Bayesian A/B Sample Size Planner
Estimate the traffic each arm of a Bayesian A/B test needs before you can credibly claim a minimum uplift. Enter your baseline conversion rate, target lift, credibility threshold, and optional Beta priors to get per-variant session requirements plus the implied posterior after observing that lift.
Approximation for planning—simulate with your actual prior and success metrics before launch.
Examples
- 3.00% baseline, 15% lift, 95% credibility, flat prior ⇒ ≈41,100 sessions per variant (82,200 total) and a posterior mean near 3.45%
- 5.50% baseline, 8% lift, 90% credibility, α=20 β=340 prior, 3 variants ⇒ ≈14,200 sessions per variant (42,600 total)
FAQ
How do informative priors reduce sample size?
Informative priors add weight to the posterior, effectively contributing α+β pseudo-sessions. When historical performance is stable, they shorten tests; otherwise keep priors weak to avoid bias.
What if I have more than one challenger?
Enter the total number of variants (control plus challengers). The calculator multiplies per-variant traffic to show total sessions required across all arms.

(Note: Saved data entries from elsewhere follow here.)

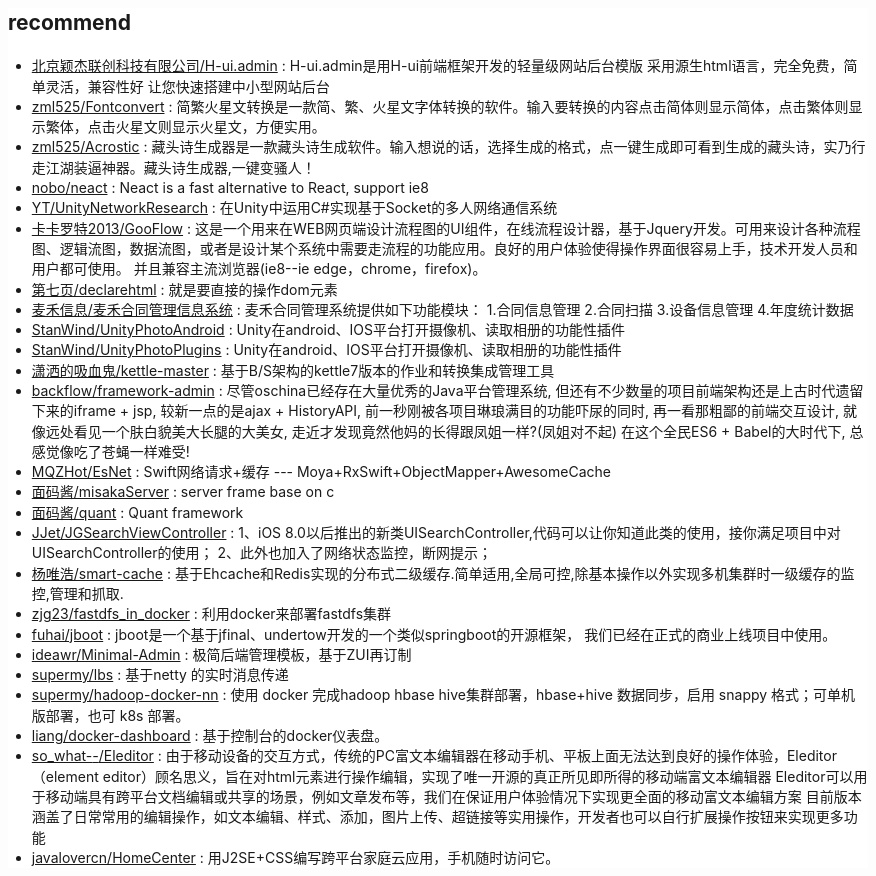 
## recommend

- [北京颖杰联创科技有限公司/H-ui.admin](http://git.oschina.net/yingjienet/H-ui.admin) : H-ui.admin是用H-ui前端框架开发的轻量级网站后台模版 采用源生html语言，完全免费，简单灵活，兼容性好 让您快速搭建中小型网站后台
- [zml525/Fontconvert](http://git.oschina.net/zml525/Fontconvert) : 简繁火星文转换是一款简、繁、火星文字体转换的软件。输入要转换的内容点击简体则显示简体，点击繁体则显示繁体，点击火星文则显示火星文，方便实用。
- [zml525/Acrostic](http://git.oschina.net/zml525/Acrostic) : 藏头诗生成器是一款藏头诗生成软件。输入想说的话，选择生成的格式，点一键生成即可看到生成的藏头诗，实乃行走江湖装逼神器。藏头诗生成器,一键变骚人！
- [nobo/neact](http://git.oschina.net/extgrid/neact) : Neact is a fast alternative to React, support ie8
- [YT/UnityNetworkResearch](http://git.oschina.net/YT_Unity/unitynetworkresearch) : 在Unity中运用C#实现基于Socket的多人网络通信系统
- [卡卡罗特2013/GooFlow](http://git.oschina.net/foolegg126/gooflow) : 这是一个用来在WEB网页端设计流程图的UI组件，在线流程设计器，基于Jquery开发。可用来设计各种流程图、逻辑流图，数据流图，或者是设计某个系统中需要走流程的功能应用。良好的用户体验使得操作界面很容易上手，技术开发人员和用户都可使用。 并且兼容主流浏览器(ie8--ie edge，chrome，firefox)。
- [第七页/declarehtml](http://git.oschina.net/diqye/declarehtml) : 就是要直接的操作dom元素
- [麦禾信息/麦禾合同管理信息系统](http://git.oschina.net/maiheinfo/MhContract) : 麦禾合同管理系统提供如下功能模块： 1.合同信息管理 2.合同扫描 3.设备信息管理 4.年度统计数据
- [StanWind/UnityPhotoAndroid](http://git.oschina.net/lovewestwind/unityphotoandroid) : Unity在android、IOS平台打开摄像机、读取相册的功能性插件
- [StanWind/UnityPhotoPlugins](http://git.oschina.net/lovewestwind/unityphotoplugins) : Unity在android、IOS平台打开摄像机、读取相册的功能性插件
- [潇洒的吸血鬼/kettle-master](http://git.oschina.net/1967988842/kettle-master) : 基于B/S架构的kettle7版本的作业和转换集成管理工具
- [backflow/framework-admin](http://git.oschina.net/backflow/framework-admin) : 尽管oschina已经存在大量优秀的Java平台管理系统, 但还有不少数量的项目前端架构还是上古时代遗留下来的iframe + jsp, 较新一点的是ajax + HistoryAPI, 前一秒刚被各项目琳琅满目的功能吓尿的同时, 再一看那粗鄙的前端交互设计, 就像远处看见一个肤白貌美大长腿的大美女, 走近才发现竟然他妈的长得跟凤姐一样?(凤姐对不起) 在这个全民ES6 + Babel的大时代下, 总感觉像吃了苍蝇一样难受!
- [MQZHot/EsNet](http://git.oschina.net/mengqingzheng/EsNet) : Swift网络请求+缓存 --- Moya+RxSwift+ObjectMapper+AwesomeCache
- [面码酱/misakaServer](http://git.oschina.net/xiyan/misakaServer) : server frame base on c
- [面码酱/quant](http://git.oschina.net/misakaMM/quant) : Quant framework
- [JJet/JGSearchViewController](http://git.oschina.net/JJet/jgsearchviewcontroller) : 1、iOS 8.0以后推出的新类UISearchController,代码可以让你知道此类的使用，接你满足项目中对UISearchController的使用； 2、此外也加入了网络状态监控，断网提示；
- [杨唯浩/smart-cache](http://git.oschina.net/yrain/smart-cache) : 基于Ehcache和Redis实现的分布式二级缓存.简单适用,全局可控,除基本操作以外实现多机集群时一级缓存的监控,管理和抓取.
- [zjg23/fastdfs_in_docker](http://git.oschina.net/zjg23/fastdfs_in_docker) : 利用docker来部署fastdfs集群
- [fuhai/jboot](http://git.oschina.net/fuhai/jboot) : jboot是一个基于jfinal、undertow开发的一个类似springboot的开源框架， 我们已经在正式的商业上线项目中使用。
- [ideawr/Minimal-Admin](http://git.oschina.net/ybb51/Minimal-Admin) : 极简后端管理模板，基于ZUI再订制
- [supermy/lbs](http://git.oschina.net/supermy/lbs) : 基于netty 的实时消息传递
- [supermy/hadoop-docker-nn](http://git.oschina.net/supermy/hadoop-docker-nn) : 使用 docker 完成hadoop hbase hive集群部署，hbase+hive 数据同步，启用 snappy 格式；可单机版部署，也可 k8s 部署。
- [liang/docker-dashboard](http://git.oschina.net/liangw/docker-dashboard) : 基于控制台的docker仪表盘。
- [so_what-_-_/Eleditor](http://git.oschina.net/hihwp/eleditor) : 由于移动设备的交互方式，传统的PC富文本编辑器在移动手机、平板上面无法达到良好的操作体验，Eleditor（element editor）顾名思义，旨在对html元素进行操作编辑，实现了唯一开源的真正所见即所得的移动端富文本编辑器 Eleditor可以用于移动端具有跨平台文档编辑或共享的场景，例如文章发布等，我们在保证用户体验情况下实现更全面的移动富文本编辑方案 目前版本涵盖了日常常用的编辑操作，如文本编辑、样式、添加，图片上传、超链接等实用操作，开发者也可以自行扩展操作按钮来实现更多功能
- [javalovercn/HomeCenter](http://git.oschina.net/javalovercn/homecenter) : 用J2SE+CSS编写跨平台家庭云应用，手机随时访问它。
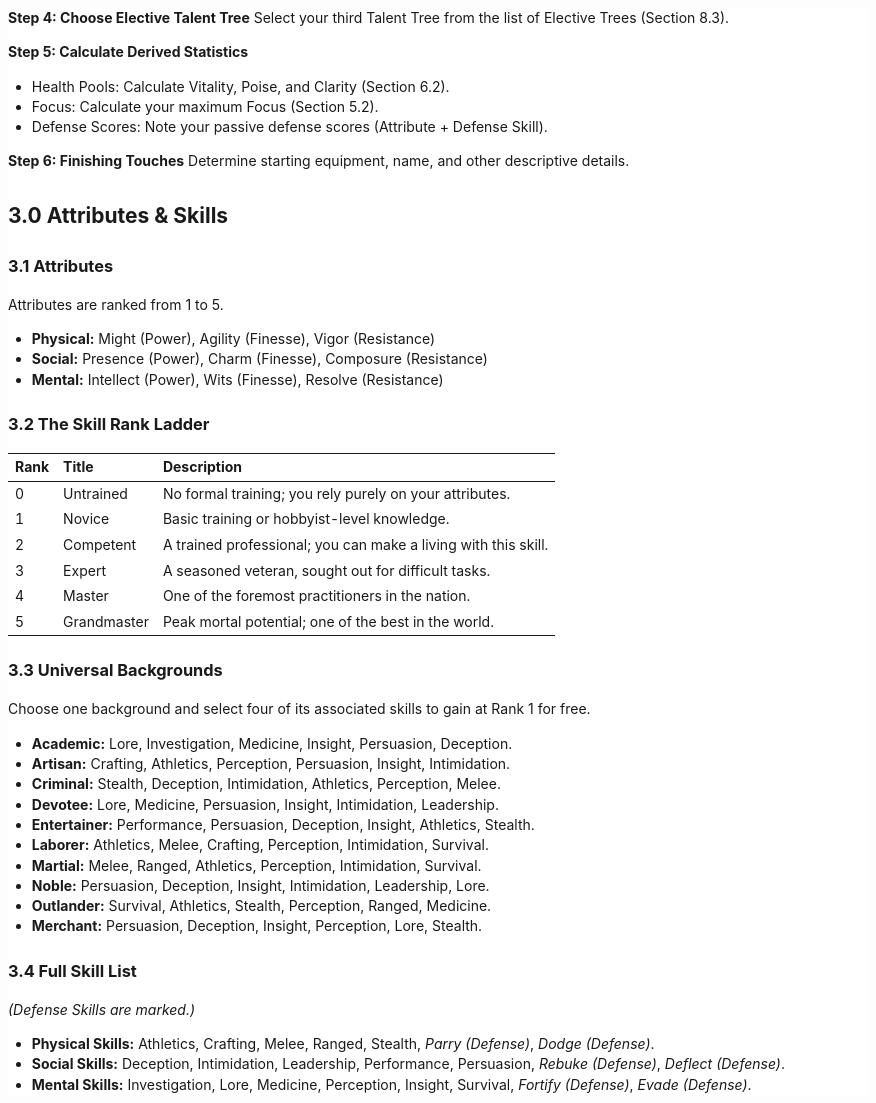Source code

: **Step 4: Choose Elective Talent Tree**
Select your third Talent Tree from the list of Elective Trees (Section 8.3).

**Step 5: Calculate Derived Statistics**
* Health Pools: Calculate Vitality, Poise, and Clarity (Section 6.2).
* Focus: Calculate your maximum Focus (Section 5.2).
* Defense Scores: Note your passive defense scores (Attribute + Defense Skill).

**Step 6: Finishing Touches**
Determine starting equipment, name, and other descriptive details.

## 3.0 Attributes & Skills
### 3.1 Attributes
Attributes are ranked from 1 to 5.
* **Physical:** Might (Power), Agility (Finesse), Vigor (Resistance)
* **Social:** Presence (Power), Charm (Finesse), Composure (Resistance)
* **Mental:** Intellect (Power), Wits (Finesse), Resolve (Resistance)

### 3.2 The Skill Rank Ladder
| Rank | Title | Description |
| :--- | :--- | :--- |
| 0 | Untrained | No formal training; you rely purely on your attributes. |
| 1 | Novice | Basic training or hobbyist-level knowledge. |
| 2 | Competent | A trained professional; you can make a living with this skill. |
| 3 | Expert | A seasoned veteran, sought out for difficult tasks. |
| 4 | Master | One of the foremost practitioners in the nation. |
| 5 | Grandmaster | Peak mortal potential; one of the best in the world. |

### 3.3 Universal Backgrounds
Choose one background and select four of its associated skills to gain at Rank 1 for free.
* **Academic:** Lore, Investigation, Medicine, Insight, Persuasion, Deception.
* **Artisan:** Crafting, Athletics, Perception, Persuasion, Insight, Intimidation.
* **Criminal:** Stealth, Deception, Intimidation, Athletics, Perception, Melee.
* **Devotee:** Lore, Medicine, Persuasion, Insight, Intimidation, Leadership.
* **Entertainer:** Performance, Persuasion, Deception, Insight, Athletics, Stealth.
* **Laborer:** Athletics, Melee, Crafting, Perception, Intimidation, Survival.
* **Martial:** Melee, Ranged, Athletics, Perception, Intimidation, Survival.
* **Noble:** Persuasion, Deception, Insight, Intimidation, Leadership, Lore.
* **Outlander:** Survival, Athletics, Stealth, Perception, Ranged, Medicine.
* **Merchant:** Persuasion, Deception, Insight, Perception, Lore, Stealth.

### 3.4 Full Skill List
*(Defense Skills are marked.)*
* **Physical Skills:** Athletics, Crafting, Melee, Ranged, Stealth, *Parry (Defense)*, *Dodge (Defense)*.
* **Social Skills:** Deception, Intimidation, Leadership, Performance, Persuasion, *Rebuke (Defense)*, *Deflect (Defense)*.
* **Mental Skills:** Investigation, Lore, Medicine, Perception, Insight, Survival, *Fortify (Defense)*, *Evade (Defense)*.
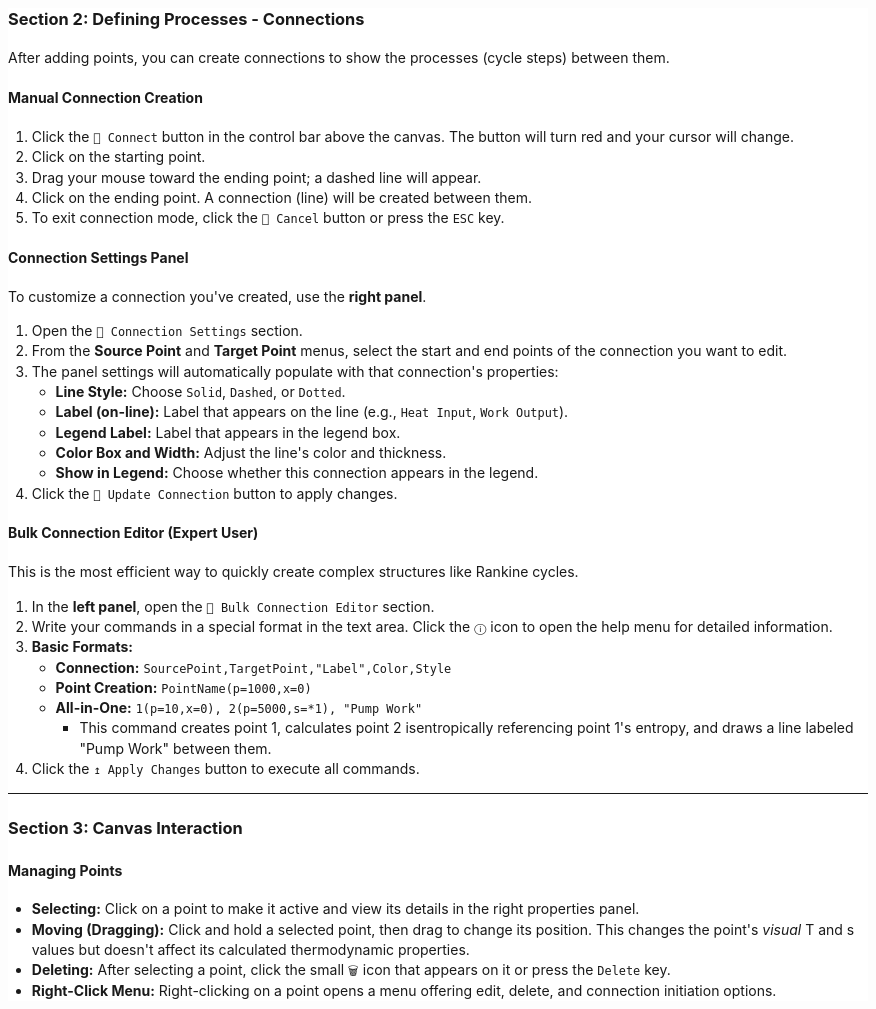 
### Section 2: Defining Processes - Connections

After adding points, you can create connections to show the processes (cycle steps) between them.

#### Manual Connection Creation

1. Click the `🔗 Connect` button in the control bar above the canvas. The button will turn red and your cursor will change.
2. Click on the starting point.
3. Drag your mouse toward the ending point; a dashed line will appear.
4. Click on the ending point. A connection (line) will be created between them.
5. To exit connection mode, click the `🔗 Cancel` button or press the `ESC` key.

#### Connection Settings Panel

To customize a connection you've created, use the **right panel**.

1. Open the `🔗 Connection Settings` section.
2. From the **Source Point** and **Target Point** menus, select the start and end points of the connection you want to edit.
3. The panel settings will automatically populate with that connection's properties:
    * **Line Style:** Choose `Solid`, `Dashed`, or `Dotted`.
    * **Label (on-line):** Label that appears on the line (e.g., `Heat Input`, `Work Output`).
    * **Legend Label:** Label that appears in the legend box.
    * **Color Box and Width:** Adjust the line's color and thickness.
    * **Show in Legend:** Choose whether this connection appears in the legend.
4. Click the `🔄 Update Connection` button to apply changes.

#### Bulk Connection Editor (Expert User)

This is the most efficient way to quickly create complex structures like Rankine cycles.

1. In the **left panel**, open the `🔗 Bulk Connection Editor` section.
2. Write your commands in a special format in the text area. Click the `ⓘ` icon to open the help menu for detailed information.
3. **Basic Formats:**
    * **Connection:** `SourcePoint,TargetPoint,"Label",Color,Style`
    * **Point Creation:** `PointName(p=1000,x=0)`
    * **All-in-One:** `1(p=10,x=0), 2(p=5000,s=*1), "Pump Work"`
        * This command creates point 1, calculates point 2 isentropically referencing point 1's entropy, and draws a line labeled "Pump Work" between them.
4. Click the `↥ Apply Changes` button to execute all commands.

---

### Section 3: Canvas Interaction

#### Managing Points

* **Selecting:** Click on a point to make it active and view its details in the right properties panel.
* **Moving (Dragging):** Click and hold a selected point, then drag to change its position. This changes the point's *visual* T and s values but doesn't affect its calculated thermodynamic properties.
* **Deleting:** After selecting a point, click the small `🗑️` icon that appears on it or press the `Delete` key.
* **Right-Click Menu:** Right-clicking on a point opens a menu offering edit, delete, and connection initiation options.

Does this assume fixed-horizon tests?
Yes. Sequential monitoring or Bayesian power curves require simulation. Use this output for planning the initial launch, then monitor posterior probabilities as data arrives.
Can I change the success metric?
The formula assumes a binary conversion. For revenue-per-visitor or average order value, model variance directly or convert the metric into a Bernoulli success indicator.
Additional Information
- Beta(α,β) priors encode past learnings as pseudo-conversions (α−1) and pseudo-non-conversions (β−1).
- Bayesian power focuses on achieving a desired posterior probability instead of rejecting a null hypothesis.
- Lift inputs should be relative (e.g., +10%)—the planner converts them to an absolute delta from the baseline rate.
- Traffic estimates assume equal allocation; reweight traffic manually if you plan asymmetric splits.